Unfortunately by aping the market ideals of “the customer always being right” we have developed a salesman mentality whereas in politics there are no customers only citizens who deserve a stable and equitable society in which to live.
@Rick
Again. More strawmanning.
You have engaged in fallacy of composition. To say that most racists likely voted for Brexit is not the same as saying all that voted for Brexit were racist.
If you don’t understand the distinction then you have a lot to learn and probably shouldn’t embarrass yourself on here any further.
I don’t know where you live but here in the East of England racism is rife and was the largest motivating factor for Brexit. From discussions with friends this was also rife in the north of England.
I agree, also from the East of England
Your views are very similar those of the then so-called centre and right of the Labour Party in the 1970s (such ‘extremists’ as Healey and Hattersley among others), as far as I can see, i.e. not extreme at all. (Climate change was not a salient political issue in the 1970s, obviously.)
Spot on
It might not have been a political issue, in the public domain, but a consensus over global warming had already emerged in the 70’s:
Memorandum to the President:
Release of Fossil CO2 and the
Possibility of a Catastrophic Climate Change
(within 60 years:) Because of the “greenhouse effect” of atmospheric CO2 the increased concentration will induce a global climatic warming of anywhere from 0.5 to 5 °C.
… The potential effect on the environment of a climatic fluctuation of such rapidity could be catastrophic and calls for an impact assessment of unprecedented importance and difficulty. A rapid climatic change may result in large scale crop failures at a time when an increased world population taxes agriculture to the limits of productivity.
… The urgency of the problem derives from our inability to shift rapidly to non-fossil fuel sources once the climatic effects become evident not long after the year 2000; …
—Frank Press, 7 July 1977
Chief science adviser to U.S. President Carter
Unfortunately the public at the time, due to a few sensationalist articles (particularly one in Newsweek) had been led to believe a new ice age was on the cards.
This came about because very early satellite data, in the early 70’s had shown increased snow and ice cover in the northern hemisphere; there were two severe winters in ’72-’73 & ’73-’74, which were subsequently shown to be against trend. Major articles on climate from the late 60’s through the 70’s, that made predictions (many didn’t) fell 44:7 in favour of predicting global heating, but somehow the minority view got the press.

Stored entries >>
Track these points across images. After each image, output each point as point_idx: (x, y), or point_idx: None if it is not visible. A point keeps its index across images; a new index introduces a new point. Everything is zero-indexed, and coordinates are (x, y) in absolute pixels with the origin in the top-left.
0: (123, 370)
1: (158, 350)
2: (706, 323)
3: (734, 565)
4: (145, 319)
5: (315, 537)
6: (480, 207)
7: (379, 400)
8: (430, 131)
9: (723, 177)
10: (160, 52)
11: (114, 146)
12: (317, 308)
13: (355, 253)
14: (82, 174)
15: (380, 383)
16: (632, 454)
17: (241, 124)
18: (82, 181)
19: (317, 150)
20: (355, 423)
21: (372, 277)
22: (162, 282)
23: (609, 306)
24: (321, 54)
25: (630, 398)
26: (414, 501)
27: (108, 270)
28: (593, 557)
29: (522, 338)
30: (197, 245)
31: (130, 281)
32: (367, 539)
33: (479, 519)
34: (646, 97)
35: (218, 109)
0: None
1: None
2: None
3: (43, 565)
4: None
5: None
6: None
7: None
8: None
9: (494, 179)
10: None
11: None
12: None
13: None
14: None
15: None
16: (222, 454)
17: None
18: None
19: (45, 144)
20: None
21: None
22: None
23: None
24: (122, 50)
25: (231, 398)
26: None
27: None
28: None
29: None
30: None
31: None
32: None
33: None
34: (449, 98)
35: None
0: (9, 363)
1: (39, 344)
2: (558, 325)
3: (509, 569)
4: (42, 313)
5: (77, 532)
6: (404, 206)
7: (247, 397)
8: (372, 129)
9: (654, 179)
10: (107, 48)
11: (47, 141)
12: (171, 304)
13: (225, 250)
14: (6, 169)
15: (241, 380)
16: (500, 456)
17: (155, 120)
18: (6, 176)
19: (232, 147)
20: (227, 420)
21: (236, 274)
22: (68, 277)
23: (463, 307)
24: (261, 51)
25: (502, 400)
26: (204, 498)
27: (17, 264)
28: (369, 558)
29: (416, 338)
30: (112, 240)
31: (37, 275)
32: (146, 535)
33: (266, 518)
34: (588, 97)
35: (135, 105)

TO BE DONE >>
a – Name every person mentioned in the comment thread.
b – Rewrite the comment thread from "Unfortunately by aping" to "which to live.", putting "shopkeeper" in place of "salesman".
The stored entries come from a different source than the comment thread.

ANSWERS TO THE EXERCISES >>
a – Rick, Healey, Hattersley, Frank Press, Carter

b –
Unfortunately by aping the market ideals of “the customer always being right” we have developed a shopkeeper mentality whereas in politics there are no customers only citizens who deserve a stable and equitable society in which to live.